Silence
Thich Nhat Hanh · 2015 · 10 ideas · 10 min
Modern life floods the mind with noise both external and internal, and reclaiming deliberate silence is not withdrawal from the world but the necessary condition for genuine presence, listening, and inner peace.
Why this book
Thich Nhat Hanh's argument is that most people mistake the absence of external sound for silence, when the deeper problem is an unceasing internal broadcast of thoughts, worries, and replayed grievances that continues even in a quiet room. He calls this internal chatter "Radio NST" — non-stop thinking — and argues that until this inner noise is addressed through mindfulness, external quiet accomplishes very little, while conversely, learning to quiet the mind can create a sense of stillness even amid genuine external noise and demands.

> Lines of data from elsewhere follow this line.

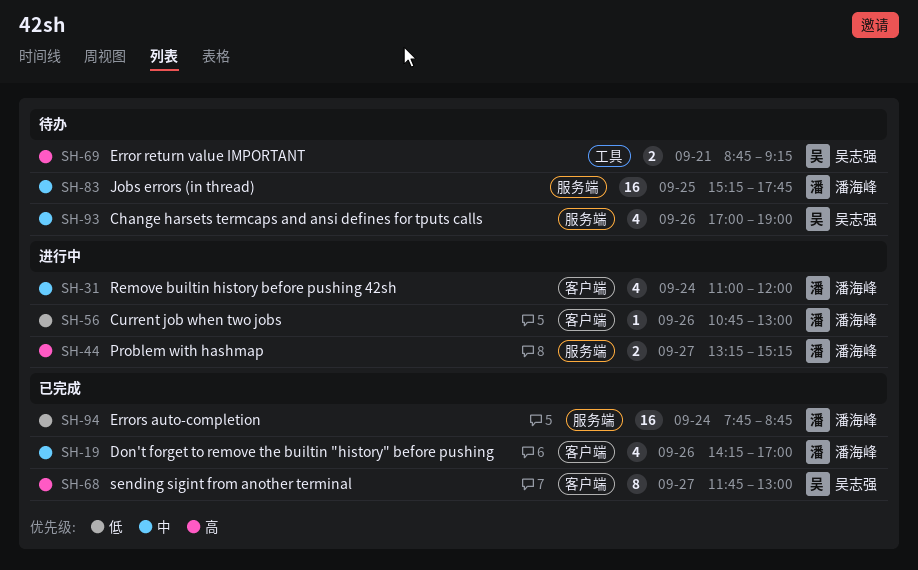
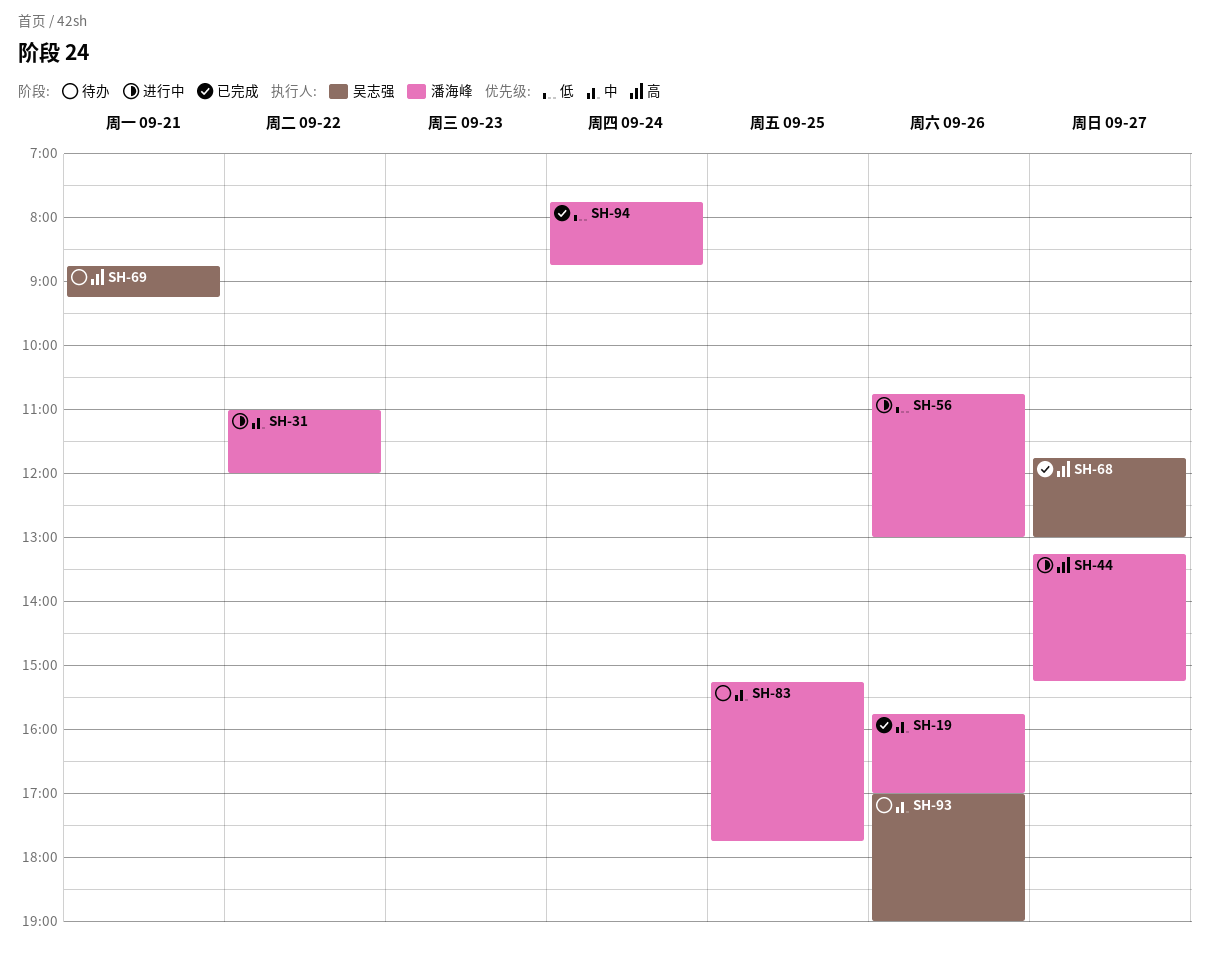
SH-19, begins: 14:15 -> 15:45
SH-31, day: Sep 24 -> Sep 22

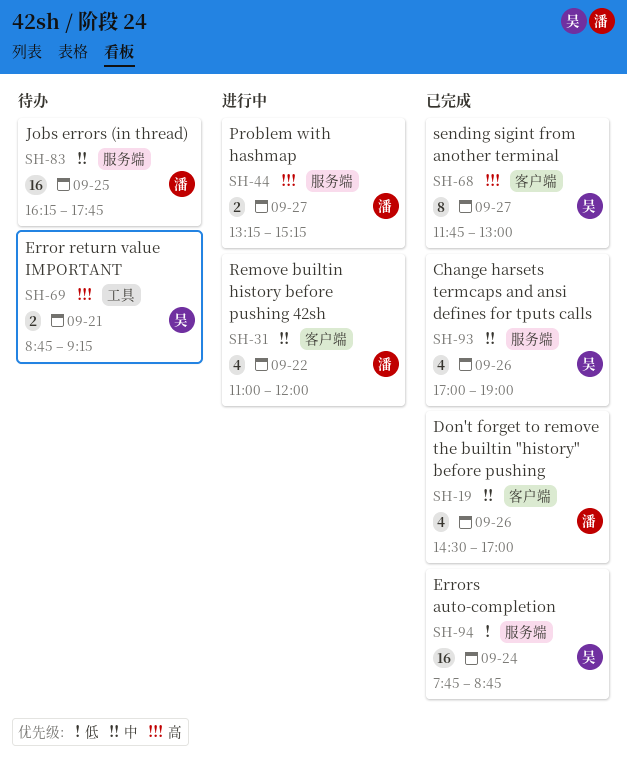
SH-19, begins: 15:45 -> 14:30
SH-56: present -> none
SH-83, begins: 15:15 -> 16:15
SH-93, status: 待办 -> 已完成
SH-94, owner: 潘海峰 -> 吴志强

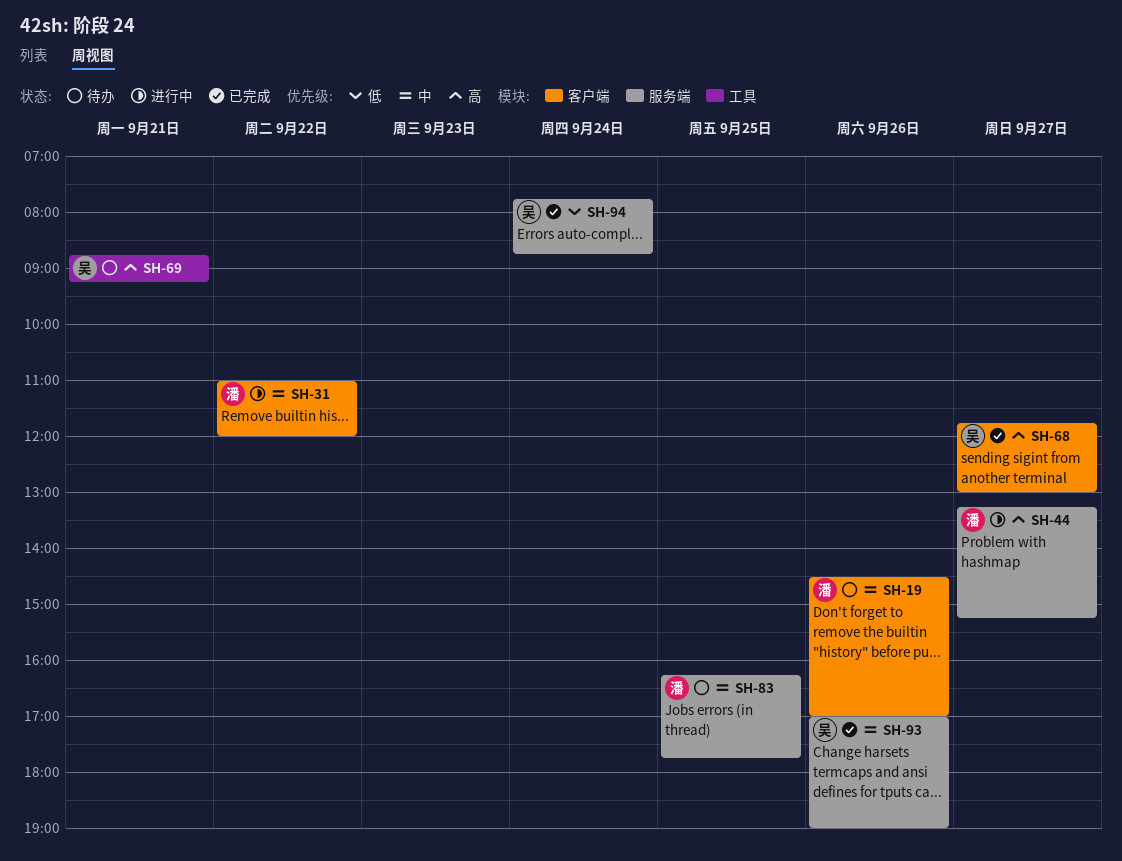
SH-19, status: 已完成 -> 待办

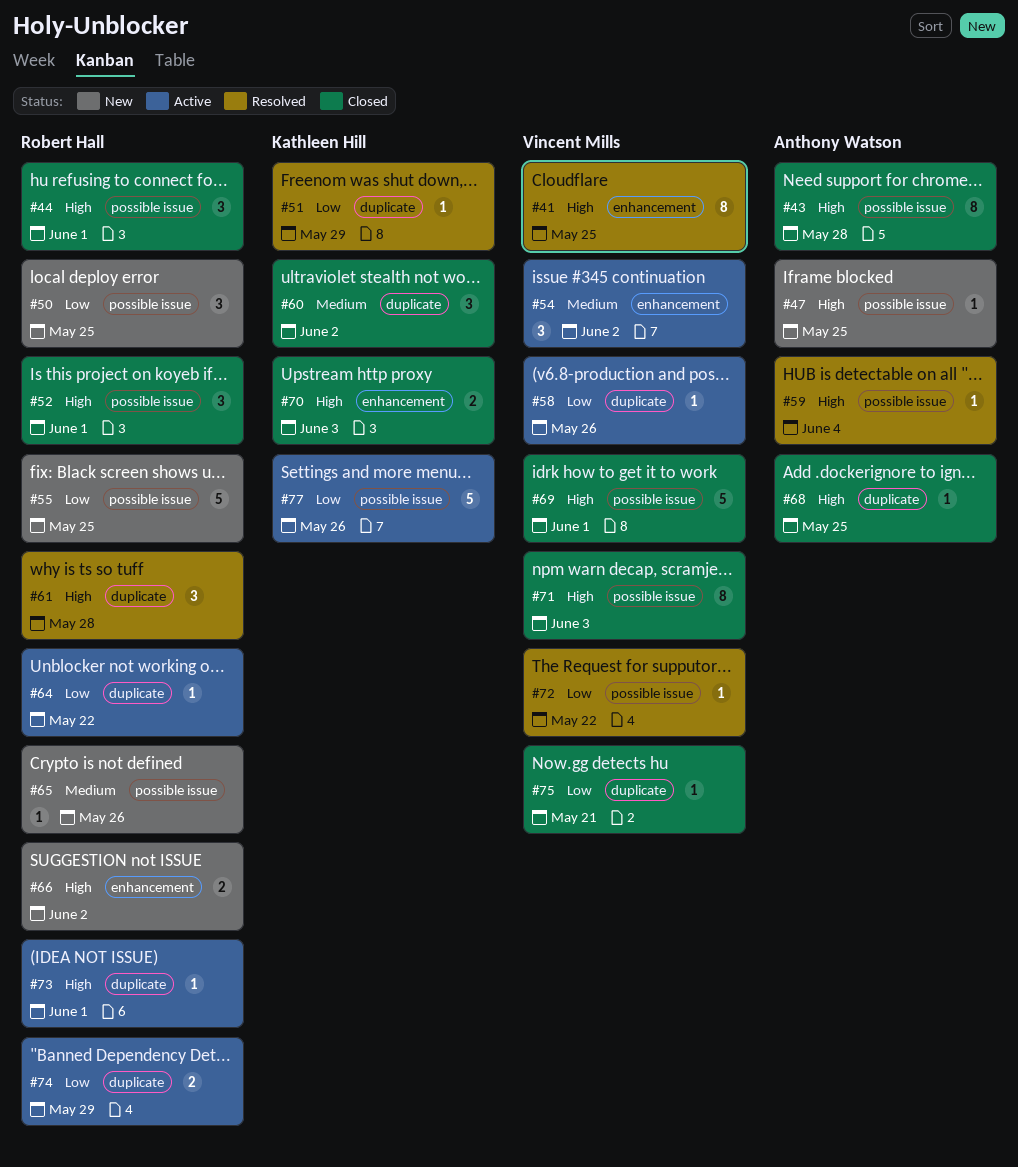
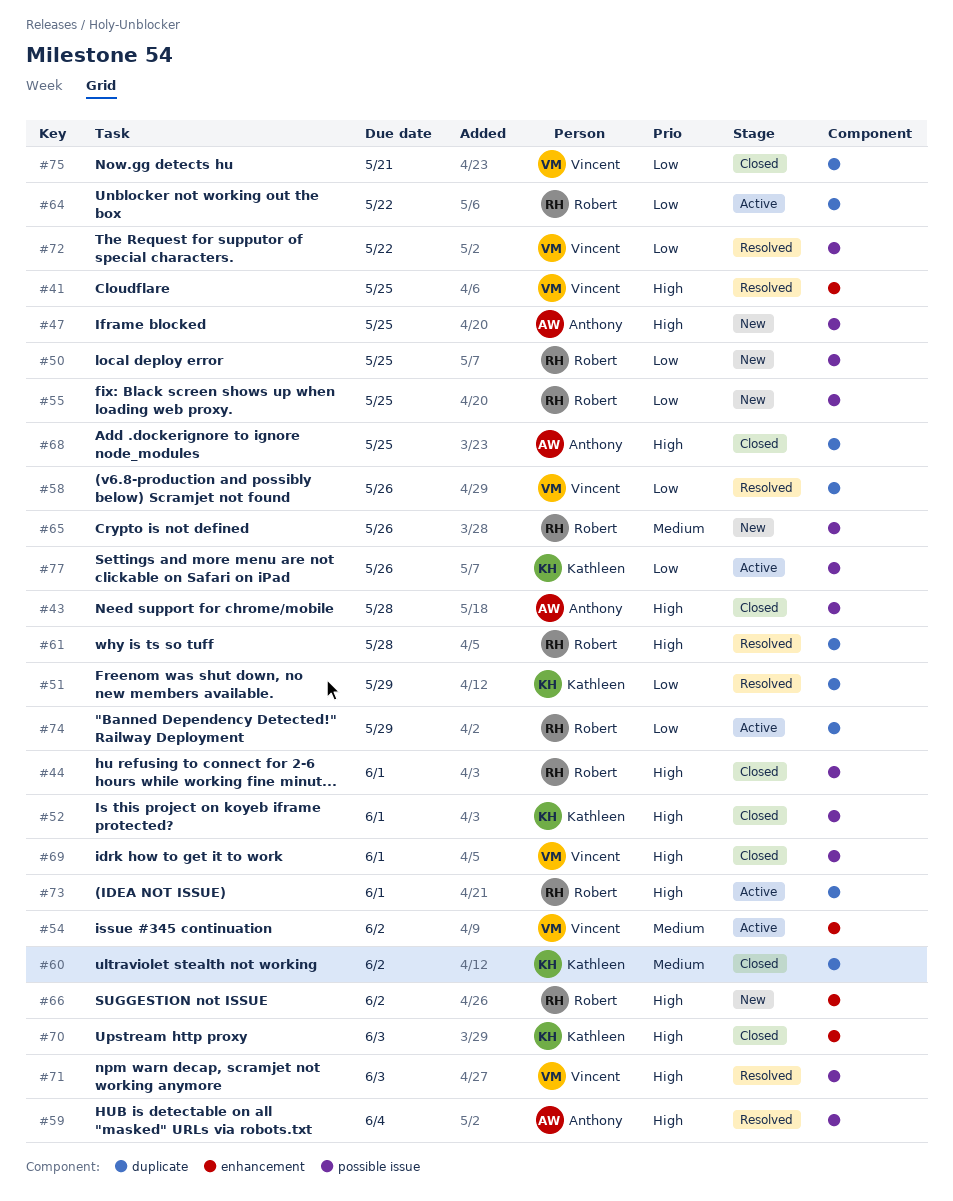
#52, owner: Robert Hall -> Kathleen Hill
#58, status: Active -> Resolved
#71, status: Closed -> Resolved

The book matters because it treats silence not as an escape from responsibility or relationship but as the precondition for doing both well: deep listening to another person requires a quieted inner monologue, and clear thinking about one's genuine priorities requires enough stillness to hear what he calls the "still, small voice" of authentic intention beneath the day's habitual busyness. He frames this practice within a broader Buddhist psychology of consciousness, but pitches it primarily as a practical remedy for the specific exhaustion of contemporary, always-connected life.
Who should read it
This suits readers feeling overwhelmed by constant digital connectivity, information overload, or a sense of chronic distraction, as well as anyone seeking a gentle, practice-based introduction to mindfulness grounded in Buddhist tradition rather than secular self-help framing. Readers looking for rigorous scientific evidence for these practices should treat the book as a spiritual guide rather than a clinical text.
About the author
Thich Nhat Hanh was a Vietnamese Zen Buddhist monk, teacher, and peace activist who founded the Plum Village monastic community in France and wrote extensively on mindfulness practice for a broad international audience.